There is exactly one space character (SP) separating the "BEGIN" or "END" from the label. There are exactly five hyphen-minus (also known as dash) characters ("-") on both ends of the encapsulation boundaries, no more, no less.

The label type implies that the encoded data follows the specified syntax. Parsers MUST handle non-conforming data gracefully. However, not all parsers or generators prior to this document behave consistently. A conforming parser MAY interpret the contents as another label type but ought to be aware of the security implications discussed in the Security Considerations section. The labels described in this document identify container formats that are not specific to any particular cryptographic algorithm, a property consistent with algorithm agility. These formats use the ASN.1 AlgorithmIdentifier structure as described in Section 4.1.1.2 of [RFC5280].

Unlike legacy PEM encoding [RFC1421], OpenPGP ASCII armor, and the OpenSSH key file format, textual encoding does not define or permit headers to be encoded alongside the data. Empty space can appear between the pre-encapsulation boundary and the base64, but generators SHOULD NOT emit such any such spacing. (The provision for this empty area is a throwback to PEM, which defined an "encapsulated header portion".)
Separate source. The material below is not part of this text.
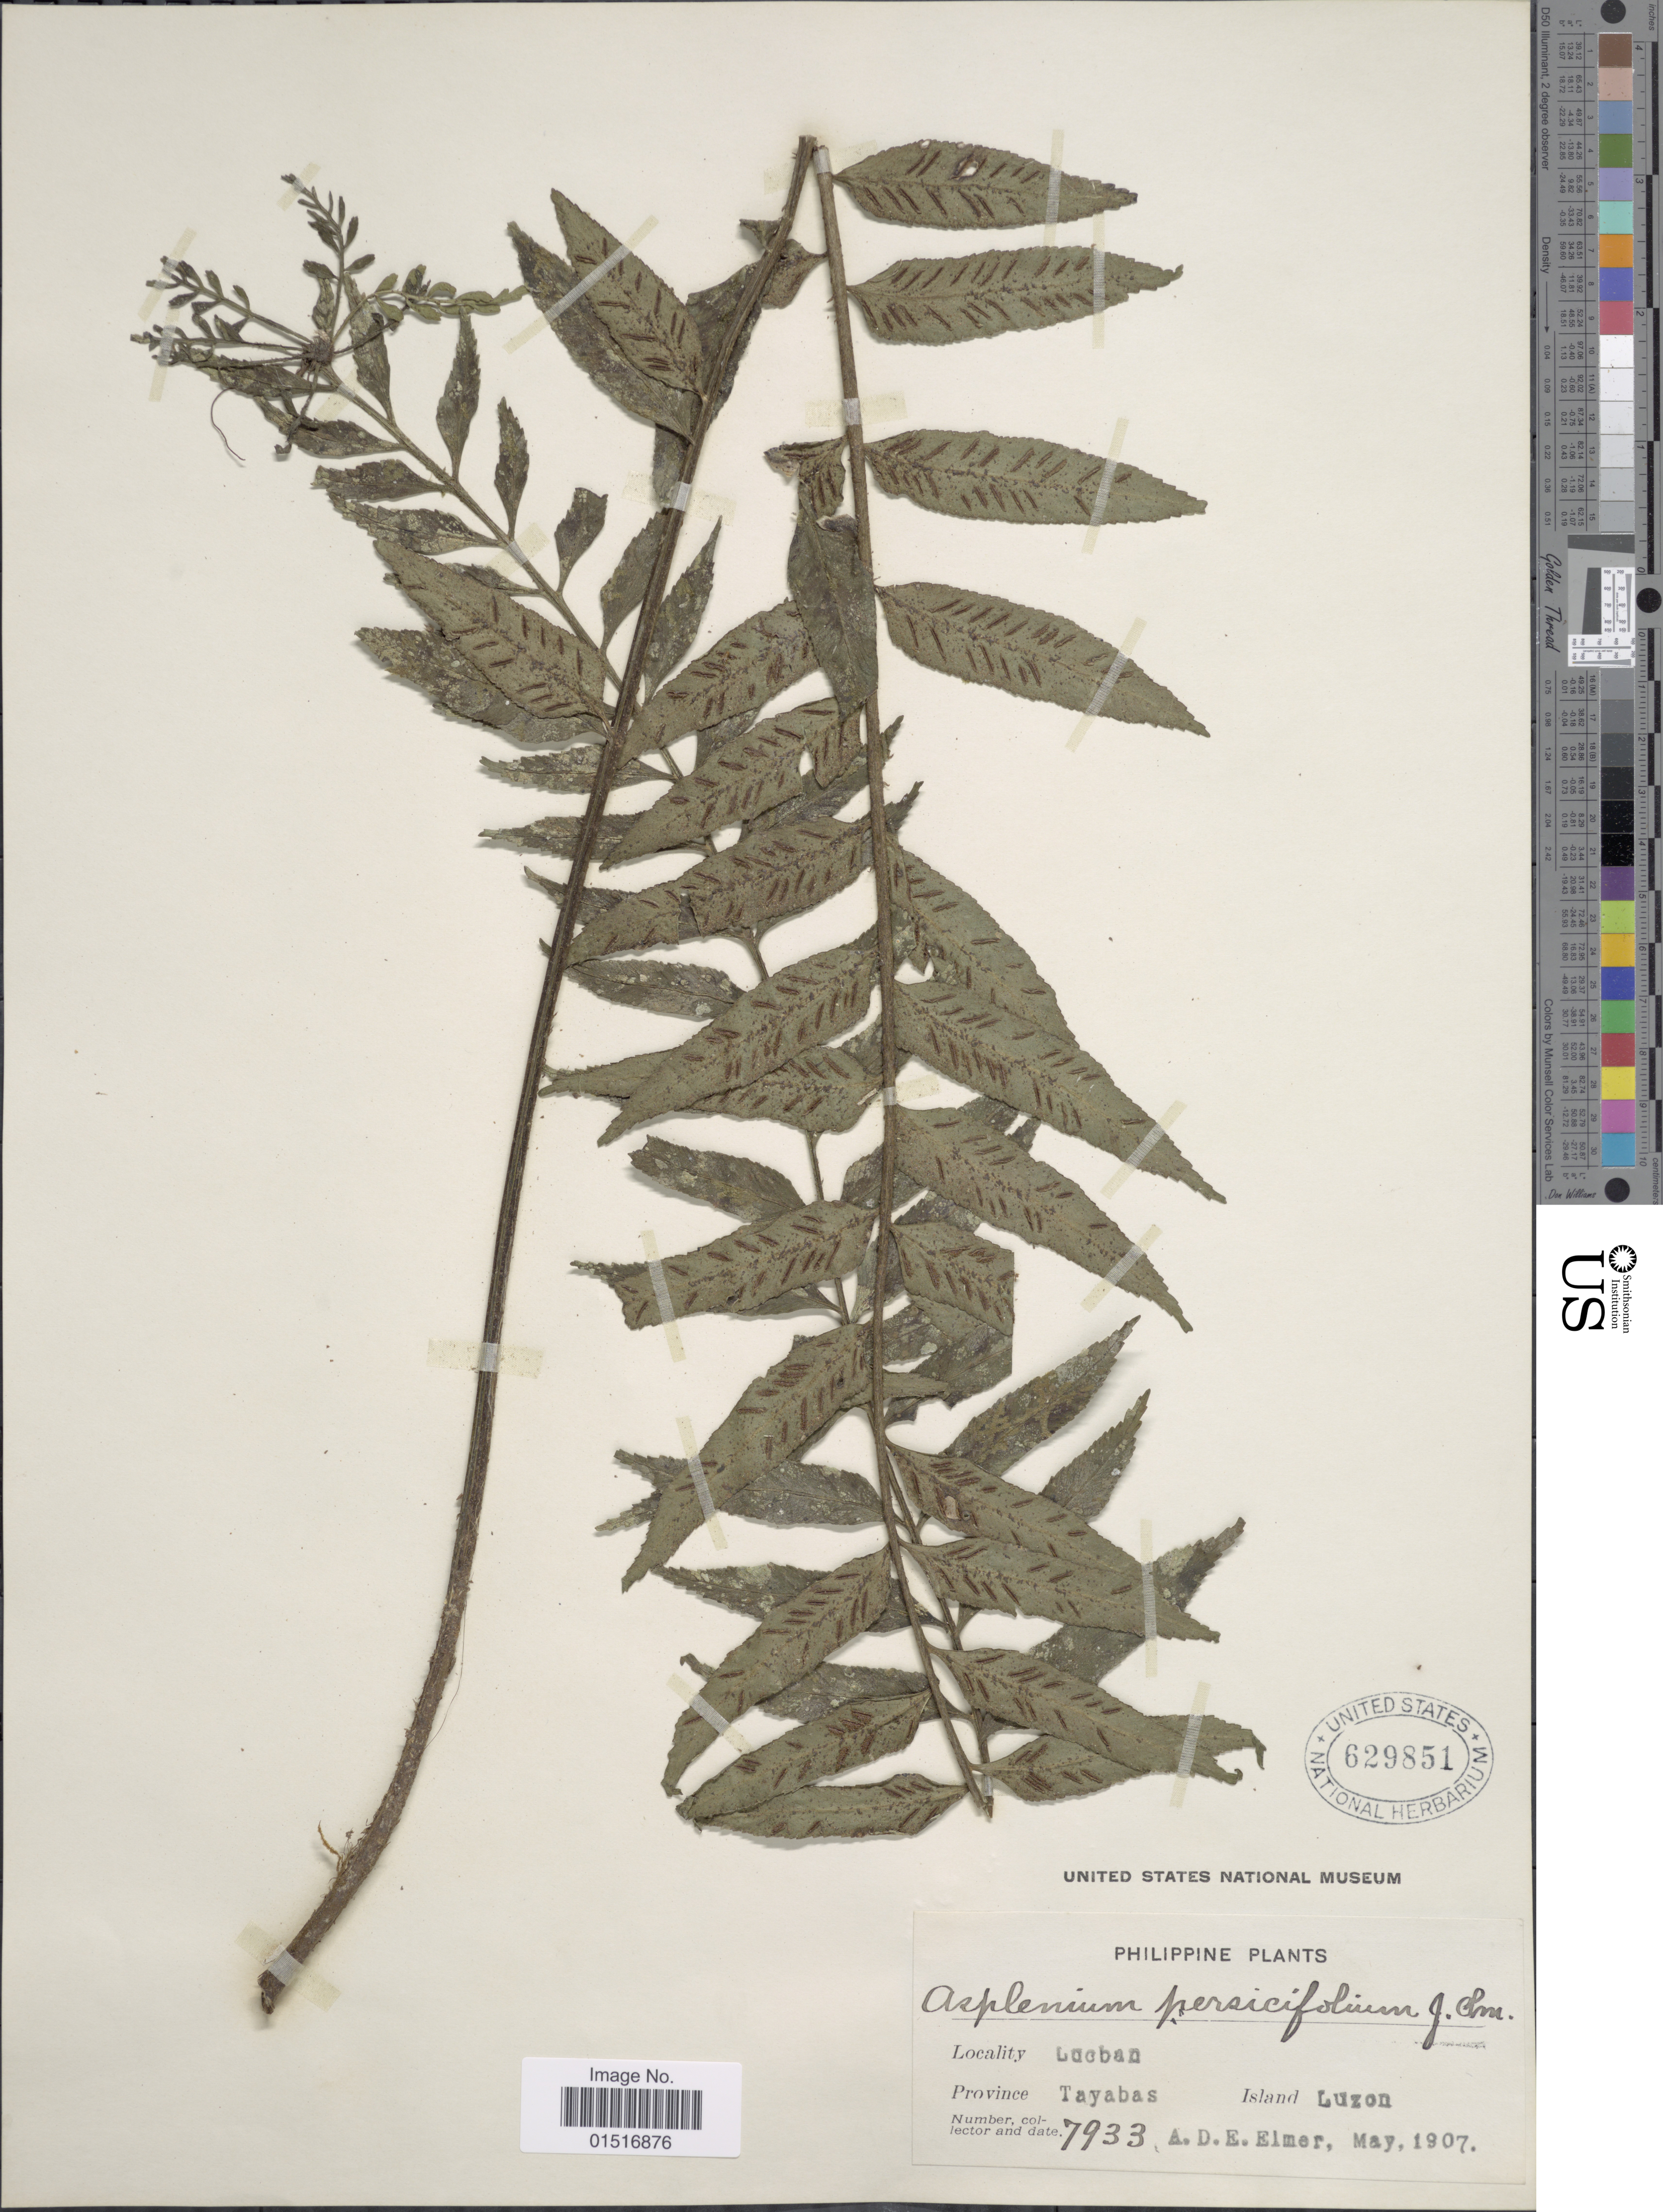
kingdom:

Implementers need to be aware that extant parsers diverge considerably on the handling of whitespace. In this document, "whitespace" means any character or series of characters that represent horizontal or vertical space in typography. In US-ASCII, whitespace means HT (0x09), VT (0x0B), FF (0x0C), SP (0x20), CR (0x0D), and LF (0x0A); "blank" means HT and SP; lines are divided with CRLF, CR, or LF. The common ABNF production WSP is congruent with "blank"; a new production W is used for "whitespace". The ABNF in Section 3 is specific to US-ASCII. As these textual encodings can be used on many different systems as well as on long-term archival storage media such as paper or engravings, an implementer ought to use the spirit rather than the letter of the rules when generating or parsing these formats in environments that are not strictly limited to US-ASCII.

Most extant parsers ignore blanks at the ends of lines; blanks at the beginnings of lines or in the middle of the base64-encoded data are far less compatible. These observations are codified in Figure 1. The most lax parser implementations are not line-oriented at all and will accept any mixture of whitespace outside of the encapsulation boundaries (see Figure 2). Such lax parsing may run the risk of accepting text that was not intended to be accepted in the first place (e.g., because the text was a snippet or sample).
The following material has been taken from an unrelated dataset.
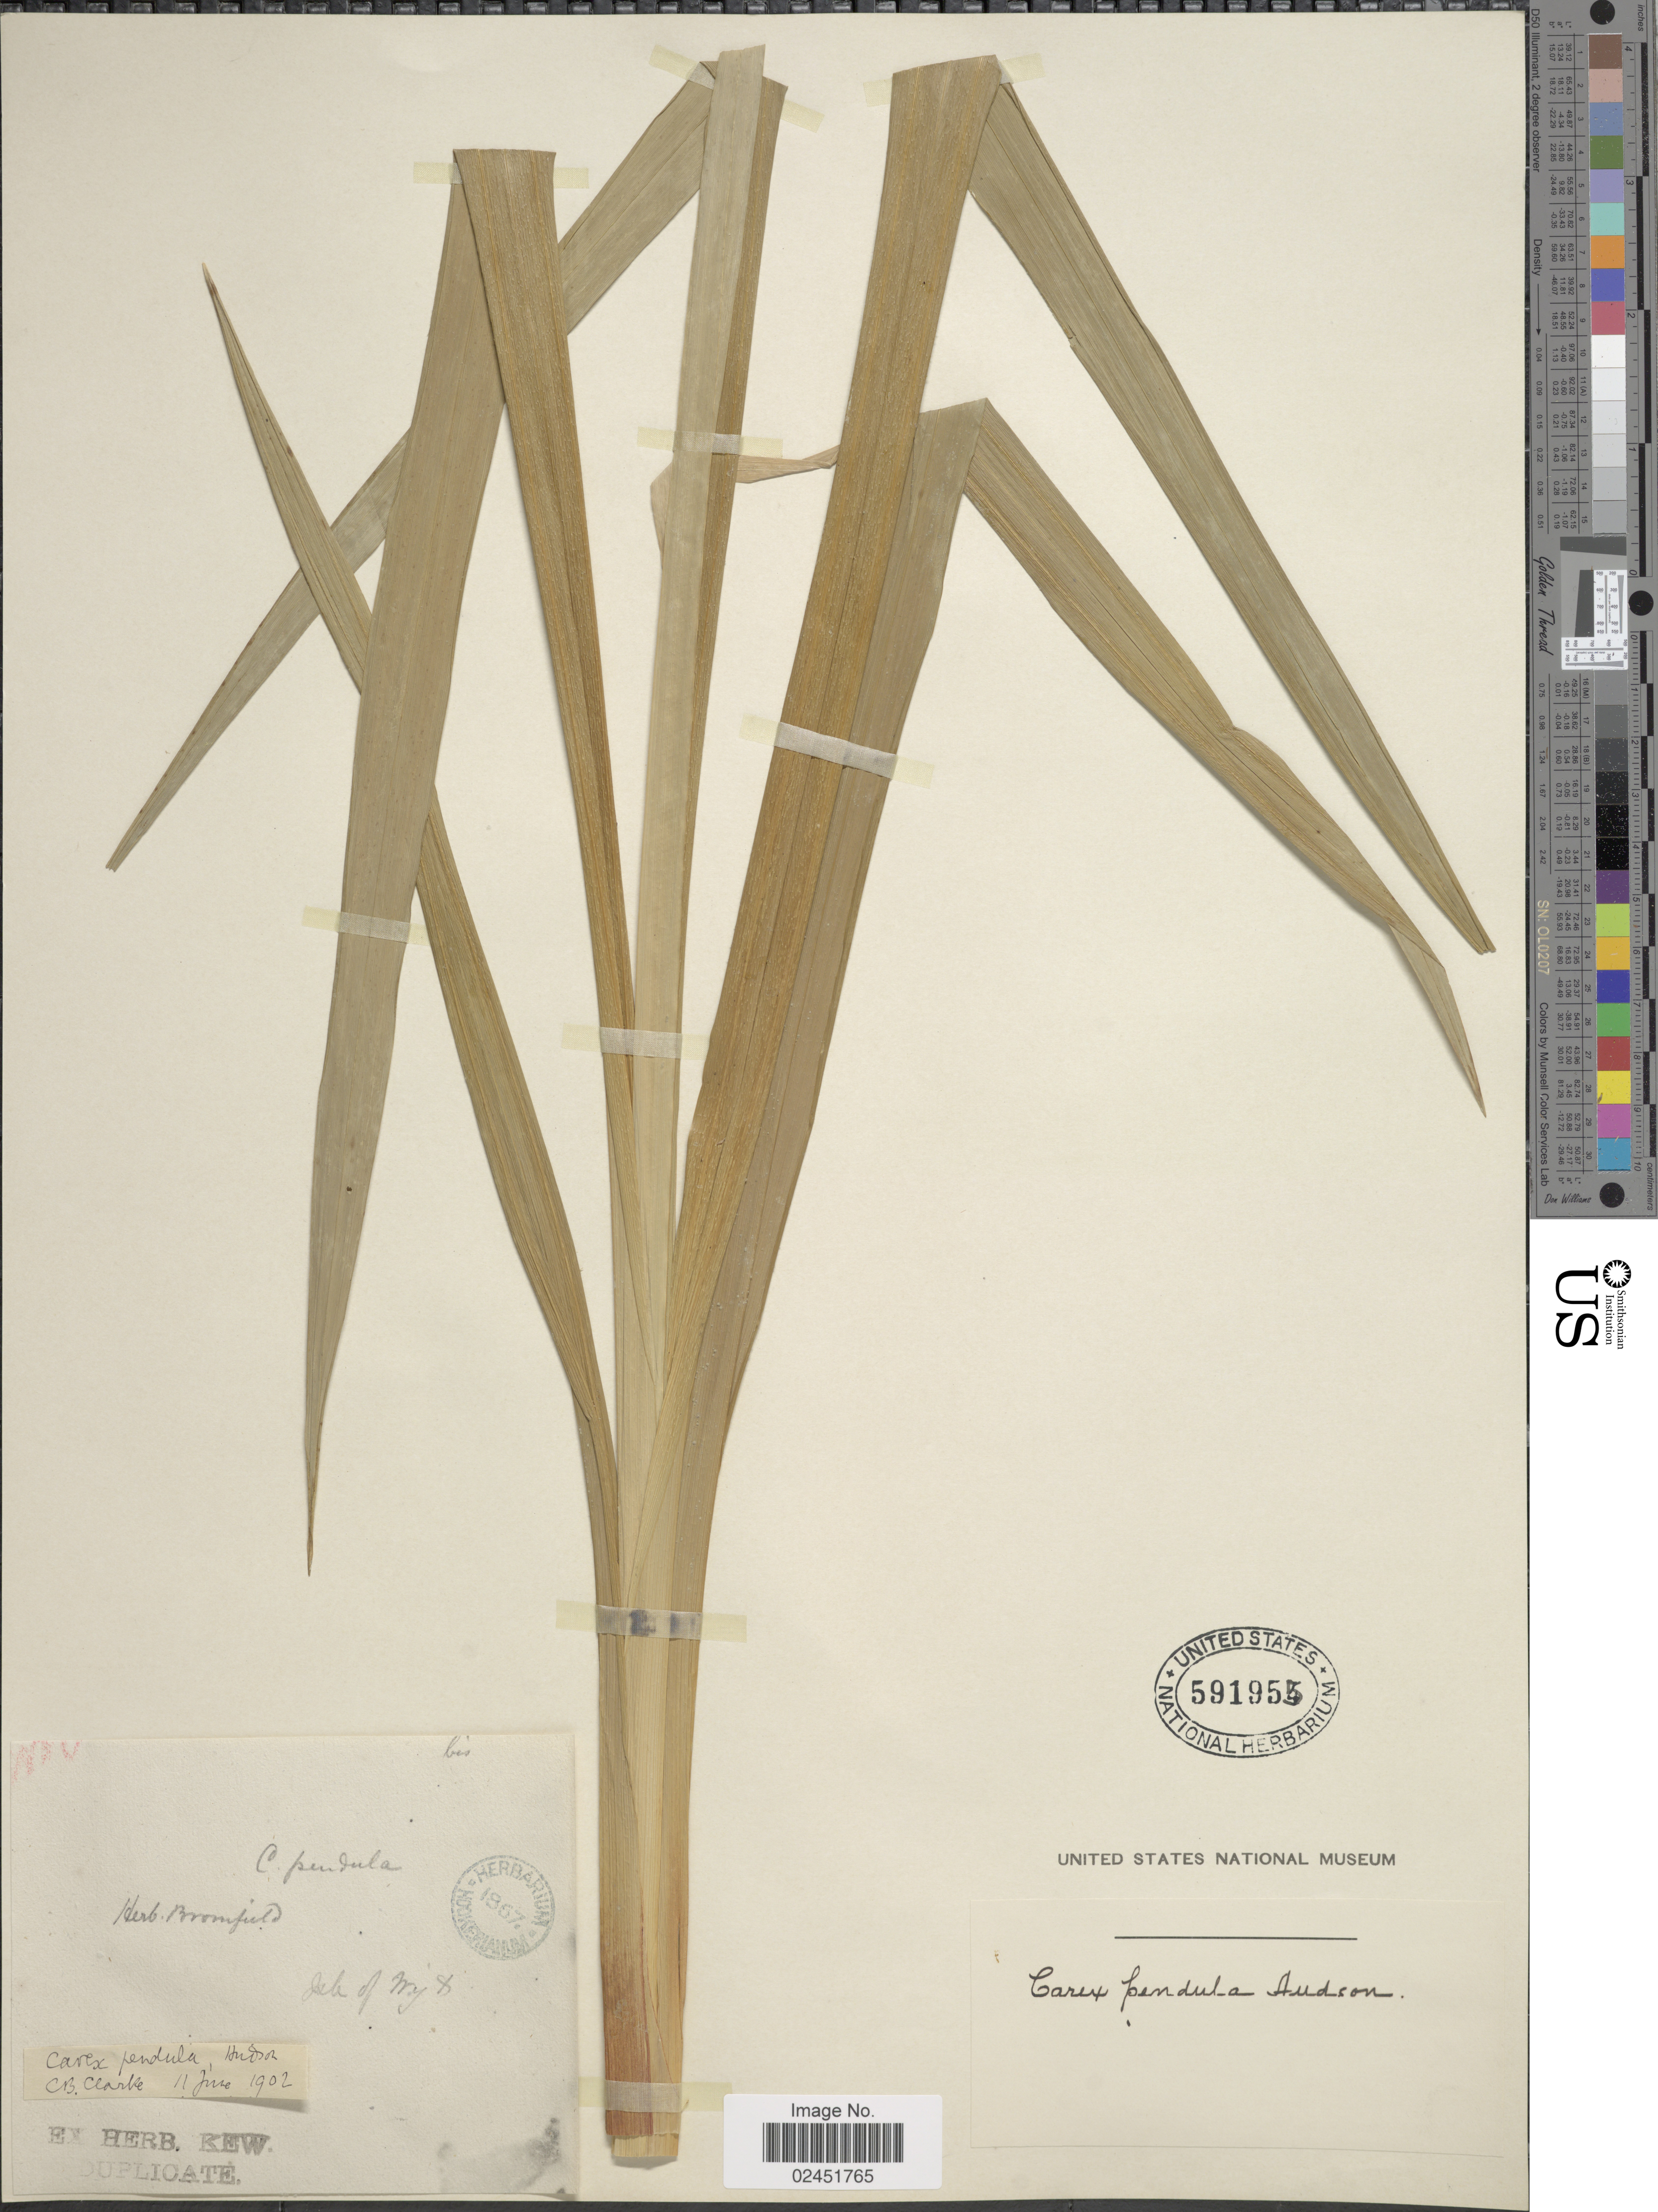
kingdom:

Generators MUST wrap the base64-encoded lines so that each line consists of exactly 64 characters except for the final line, which will encode the remainder of the data (within the 64-character line boundary), and they MUST NOT emit extraneous whitespace. Parsers MAY handle other line sizes. These requirements are consistent with PEM [RFC1421].

Files MAY contain multiple textual encoding instances. This is used, for example, when a file contains several certificates. Whether the instances are ordered or unordered depends on the context.